BT’s semi-detached wholesale arm has committed to reaching 3 million more homes and businesses in the hardest to reach areas.
BT/Openreach is positioning itself as the national champion with its new pledge to reach a total of 6.2 million rural premises means that rural homes and businesses account for quarter of its total fibre build-out.
This rural push is part of Openreach’s wider ambition to reach 25 million homes with gigabit fibre by the end of 2026.
It states this commitment means the government will achieve its revised-down target of upgrading at least 85% of the UK by 2025.
The government’s pre-election target was 100% and a budget of £5 billion, now reduced to £1.25 billion in this Parliament, although it has said it would hand out more if network builders put forward sufficiently innovative solutions.
To put BT’s announcement into context, the UK is ranked third from the bottom in the FTTH Council Europe’s latest figures on fibre penetration and the newly merged Virgin Media (with Telefonica UK/O2) promised to bring gigabit speeds to more than 15 million homes across its UK network by the end of 2021.
Not so hard to reach?
Most of the newly added locations fall within Ofcom’s designated Geographic Area 3, defined by the regulator as the 9.5 million premises in the least commercially viable areas of the UK for competitive broadband infrastructure upgrades.
Even so, Openreach says its expanded rural programme will protect the public purse, as it means few homes and businesses will need taxpayers to subsidies the upgrades.
How is this apparent contradiction possible? According to Openreach, it is “using a range of innovations and techniques to deliver world class build costs, whilst a major investment in 11 new regional training centres is helping to equip and skill thousands of new engineers”.

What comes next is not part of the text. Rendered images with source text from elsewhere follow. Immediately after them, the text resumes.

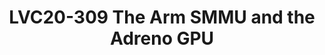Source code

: ---
categories:
- lvc20
description: The Qualcomm Adreno GPU pushes the boundaries of the ARM SMMUv2 architecture
  in new and interesting ways. This presentation will discuss some of the new proposed
  GPU specific features for the ARM SMMUv2 driver such as split pagetables and pagetable
  switching and future enhancements to improve the GPU/SMMU relationship.
image: /assets/images/featured-images/lvc20/LVC20-309.png
session_id: LVC20-309
session_room: '[Track 2] Linux/Android'
session_slot:
  end_time: 2020-09-24 17:20
  start_time: 2020-09-24 16:55
session_speakers:
- speaker_bio: Jordan has spent most of his 22 year career working with small Linux
    devices. He is currently a senior staff engineer and contributor for the Adreno
    GPU kernel driver.
  speaker_company: ''
  speaker_image: http://avatars.sched.co/2/c9/11406025/avatar.jpg.320x320px.jpg?b9d
  speaker_name: Jordan Crouse
  speaker_position: Senior Staff Engineer, Qualcomm Innovation Center, Inc.
  speaker_role: speaker
session_track: Linux Kernel
tag: session
tags: Linux Kernel
title: LVC20-309 The Arm SMMU and the Adreno GPU
---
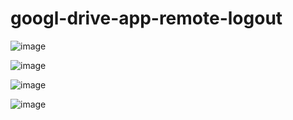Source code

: # googl-drive-app-remote-logout

![image](https://user-images.githubusercontent.com/1501327/158082731-45cf2483-9dff-4067-97fd-65922b243bd9.png)

![image](https://user-images.githubusercontent.com/1501327/158082762-33ba5898-8e02-4d09-8599-7f035ee6b00d.png)

![image](https://user-images.githubusercontent.com/1501327/158082787-42773ea9-1e22-4ebe-8b64-45f7777aa407.png)

![image](https://user-images.githubusercontent.com/1501327/158082859-a2257de1-5ef4-49b3-a539-97253a91e036.png)
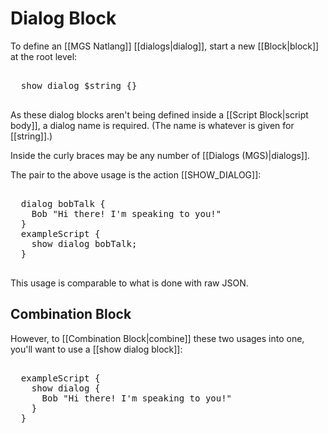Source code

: # Dialog Block

To define an [[MGS Natlang]] [[dialogs|dialog]], start a new [[Block|block]] at the root level:

<pre class="HyperMD-codeblock mgs">

  <span class="verb">show</span> <span class="identifier">dialog</span> <span class="variable-constant">$string</span> <span class="bracket">{</span><span class="bracket">}</span>

</pre>

As these dialog blocks aren't being defined inside a [[Script Block|script body]], a dialog name is required. (The name is whatever is given for [[string]].)

Inside the curly braces may be any number of [[Dialogs (MGS)|dialogs]].

The pair to the above usage is the action [[SHOW_DIALOG]]:

<pre class="HyperMD-codeblock mgs">

  <span class="identifier">dialog</span> <span class="string">bobTalk</span> <span class="bracket">{</span>
    <span class="dialog-identifier">Bob</span> <span class="string">"Hi there! I'm speaking to you!"</span>
  <span class="bracket">}</span>
  <span class="script">exampleScript</span> <span class="bracket">{</span>
    <span class="verb">show</span> <span class="identifier">dialog</span> <span class="string">bobTalk</span><span class="terminator">;</span>
  <span class="bracket">}</span>

</pre>

This usage is comparable to what is done with raw JSON.

## Combination Block

However, to [[Combination Block|combine]] these two usages into one, you'll want to use a [[show dialog block]]:

<pre class="HyperMD-codeblock mgs">

  <span class="script">exampleScript</span> <span class="bracket">{</span>
    <span class="verb">show</span> <span class="identifier">dialog</span> <span class="bracket">{</span>
      <span class="dialog-identifier">Bob</span> <span class="string">"Hi there! I'm speaking to you!"</span>
    <span class="bracket">}</span>
  <span class="bracket">}</span>

</pre>
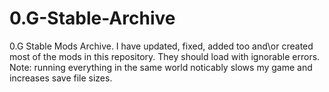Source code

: # 0.G-Stable-Archive
0.G Stable Mods Archive. I have updated, fixed, added too and\or created most of the mods in this repository. They should load with ignorable errors. Note: running everything in the same world noticably slows my game and increases save file sizes.
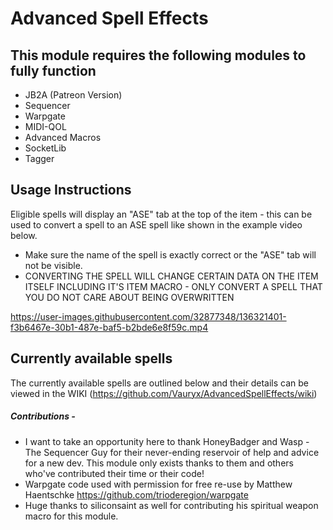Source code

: # Advanced Spell Effects

## This module requires the following modules to fully function
- JB2A (Patreon Version)
- Sequencer
- Warpgate
- MIDI-QOL
- Advanced Macros
- SocketLib
- Tagger

## Usage Instructions
Eligible spells will display an "ASE" tab at the top of the item - this can be used to convert a spell to an ASE spell like shown in the example video below.
- Make sure the name of the spell is exactly correct or the "ASE" tab will not be visible.
- CONVERTING THE SPELL WILL CHANGE CERTAIN DATA ON THE ITEM ITSELF INCLUDING IT'S ITEM MACRO - ONLY CONVERT A SPELL THAT YOU DO NOT CARE ABOUT BEING OVERWRITTEN

https://user-images.githubusercontent.com/32877348/136321401-f3b6467e-30b1-487e-baf5-b2bde6e8f59c.mp4


## Currently available spells
The currently available spells are outlined below and their details can be viewed in the WIKI (https://github.com/Vauryx/AdvancedSpellEffects/wiki)

##### Contributions - 
- I want to take an opportunity here to thank HoneyBadger and Wasp - The Sequencer Guy for their never-ending reservoir of help and advice for a new dev. This module only exists thanks to them and others who've contributed their time or their code!
- Warpgate code used with permission for free re-use by Matthew Haentschke
https://github.com/trioderegion/warpgate
 - Huge thanks to siliconsaint as well for contributing his spiritual weapon macro for this module.

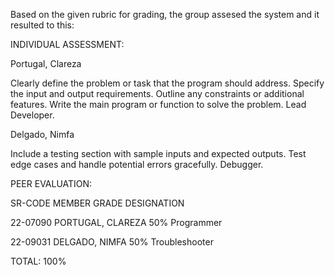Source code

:Based on the given rubric for grading, the group assesed the system and it resulted to this:

INDIVIDUAL ASSESSMENT:

Portugal, Clareza 

Clearly define the problem or task that the program should address.
Specify the input and output requirements. 
Outline any constraints or additional features.
Write the main program or function to solve the problem. Lead Developer.

Delgado, Nimfa

Include a testing section with sample inputs and expected outputs.
Test edge cases and handle potential errors gracefully.
Debugger.
 
PEER EVALUATION:

SR-CODE	MEMBER	GRADE	DESIGNATION

22-07090	PORTUGAL, CLAREZA	50%	Programmer

22-09031	DELGADO, NIMFA	50%	Troubleshooter

TOTAL: 100%	

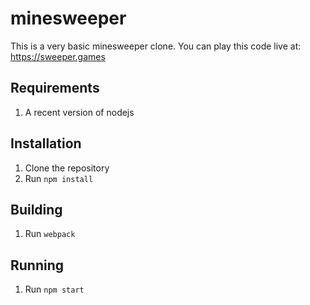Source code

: # minesweeper 

This is a very basic minesweeper clone. You can play this code live at: https://sweeper.games 

## Requirements

1. A recent version of nodejs

## Installation

1. Clone the repository
2. Run `npm install`

## Building

1. Run `webpack`

## Running

1. Run `npm start`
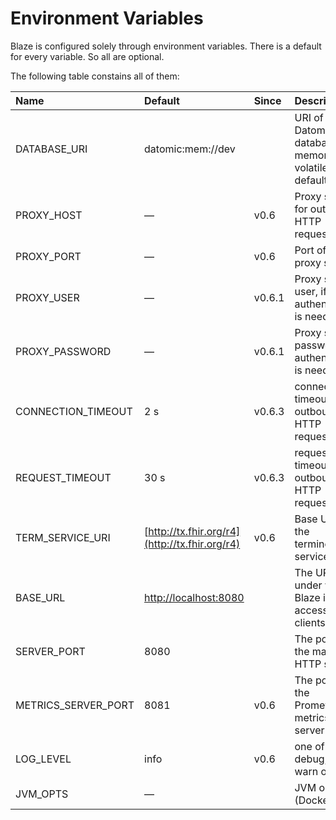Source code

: # Environment Variables

Blaze is configured solely through environment variables. There is a default for every variable. So all are optional.

The following table constains all of them:

| Name | Default | Since | Description |
| :--- | :--- | :--- | :--- |
| DATABASE\_URI | datomic:mem://dev |  | URI of the Datomic database In-memory, volatile by default  |
| PROXY\_HOST | — | v0.6 | Proxy server for outbound HTTP requests |
| PROXY\_PORT | — | v0.6 | Port of the proxy server |
| PROXY\_USER | — | v0.6.1 | Proxy server user, if authentication is needed.  |
| PROXY\_PASSWORD | — | v0.6.1 | Proxy server password, if authentication is needed. |
| CONNECTION\_TIMEOUT | 2 s | v0.6.3 | connection timeout for outbound HTTP requests |
| REQUEST\_TIMEOUT | 30 s | v0.6.3 | request timeout for outbound HTTP requests |
| TERM\_SERVICE\_URI | [http://tx.fhir.org/r4](http://tx.fhir.org/r4) | v0.6 | Base URI of the terminology service |
| BASE\_URL | [http://localhost:8080](http://localhost:8080) |  | The URL under which Blaze is accessible by clients |
| SERVER\_PORT | 8080 |  | The port of the main HTTP server |
| METRICS\_SERVER\_PORT | 8081 | v0.6 | The port of the Prometheus metrics server |
| LOG\_LEVEL | info | v0.6 | one of trace, debug, info, warn or error |
| JVM\_OPTS | — |  | JVM options \(Docker only\) |

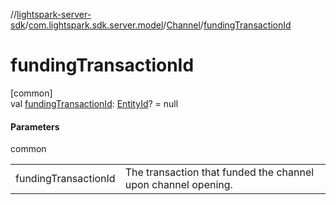 //[lightspark-server-sdk](../../../index.md)/[com.lightspark.sdk.server.model](../index.md)/[Channel](index.md)/[fundingTransactionId](funding-transaction-id.md)

# fundingTransactionId

[common]\
val [fundingTransactionId](funding-transaction-id.md): [EntityId](../-entity-id/index.md)? = null

#### Parameters

common

| | |
|---|---|
| fundingTransactionId | The transaction that funded the channel upon channel opening. |
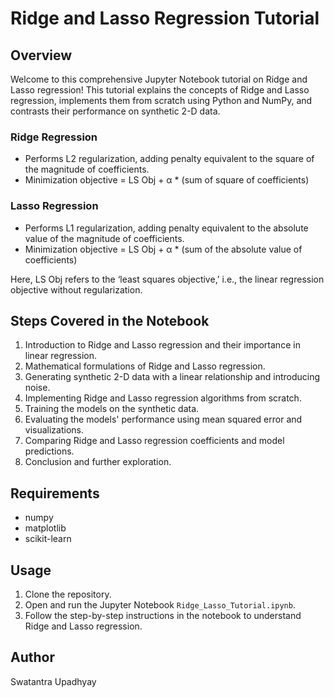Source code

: # Ridge and Lasso Regression Tutorial

## Overview
Welcome to this comprehensive Jupyter Notebook tutorial on Ridge and Lasso regression! This tutorial explains the concepts of Ridge and Lasso regression, implements them from scratch using Python and NumPy, and contrasts their performance on synthetic 2-D data. 

### Ridge Regression
- Performs L2 regularization, adding penalty equivalent to the square of the magnitude of coefficients.
- Minimization objective = LS Obj + α * (sum of square of coefficients)

### Lasso Regression
- Performs L1 regularization, adding penalty equivalent to the absolute value of the magnitude of coefficients.
- Minimization objective = LS Obj + α * (sum of the absolute value of coefficients)

Here, LS Obj refers to the ‘least squares objective,’ i.e., the linear regression objective without regularization.

## Steps Covered in the Notebook
1. Introduction to Ridge and Lasso regression and their importance in linear regression.
2. Mathematical formulations of Ridge and Lasso regression.
3. Generating synthetic 2-D data with a linear relationship and introducing noise.
4. Implementing Ridge and Lasso regression algorithms from scratch.
5. Training the models on the synthetic data.
6. Evaluating the models' performance using mean squared error and visualizations.
7. Comparing Ridge and Lasso regression coefficients and model predictions.
8. Conclusion and further exploration.

## Requirements
- numpy
- matplotlib
- scikit-learn

## Usage
1. Clone the repository.
2. Open and run the Jupyter Notebook `Ridge_Lasso_Tutorial.ipynb`.
3. Follow the step-by-step instructions in the notebook to understand Ridge and Lasso regression.

## Author
Swatantra Upadhyay
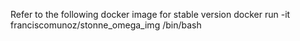 Refer to the following docker image for stable version
docker run -it franciscomunoz/stonne_omega_img /bin/bash
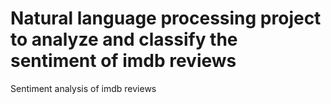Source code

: # Natural language processing project to analyze and classify the sentiment of imdb reviews
Sentiment analysis of imdb reviews
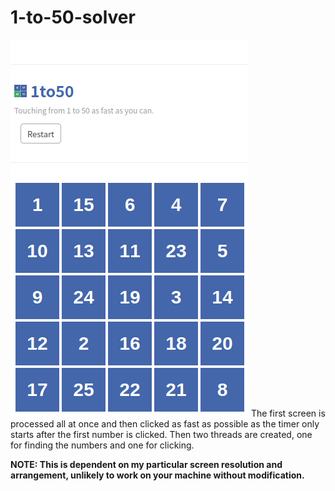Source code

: # 1-to-50-solver
![example-gif](./examples/1-to-50-edited.gif)
The first screen is processed all at once and then clicked as fast as possible as the timer only starts after the first number is clicked. Then two threads are created, one for finding the numbers and one for clicking.

**NOTE: This is dependent on my particular screen resolution and arrangement, unlikely to work on your machine without modification.**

As a result, Openreach believes it can build fibre broadband to up to four million rural and urban premises a year (about 75,000 per week, which is about 15,000 every working day) under its commercial programme.
The parameters of that commercial programme are that build costs fall within BT Group’s publicly stated range of £300-£400 per premises passed, on average, excluding connection costs. All locations upgrades are subject to detailed survey.
Having reduced its field workforce drastically, preferring for a time to invest massively in football rights, since 2017-2018, BT has filled some 9,000 apprenticeship roles and just announced it will recruit 1,000 more to build and install fibre broadband.
Openreach claims to be building fibre broadband out faster and at lower cost and higher quality than anyone else in the UK. Not everyone agrees with that assessment.
The company says the 1,000 apprentices it is seeking to recurit are in addition to the 2,500 announced in December.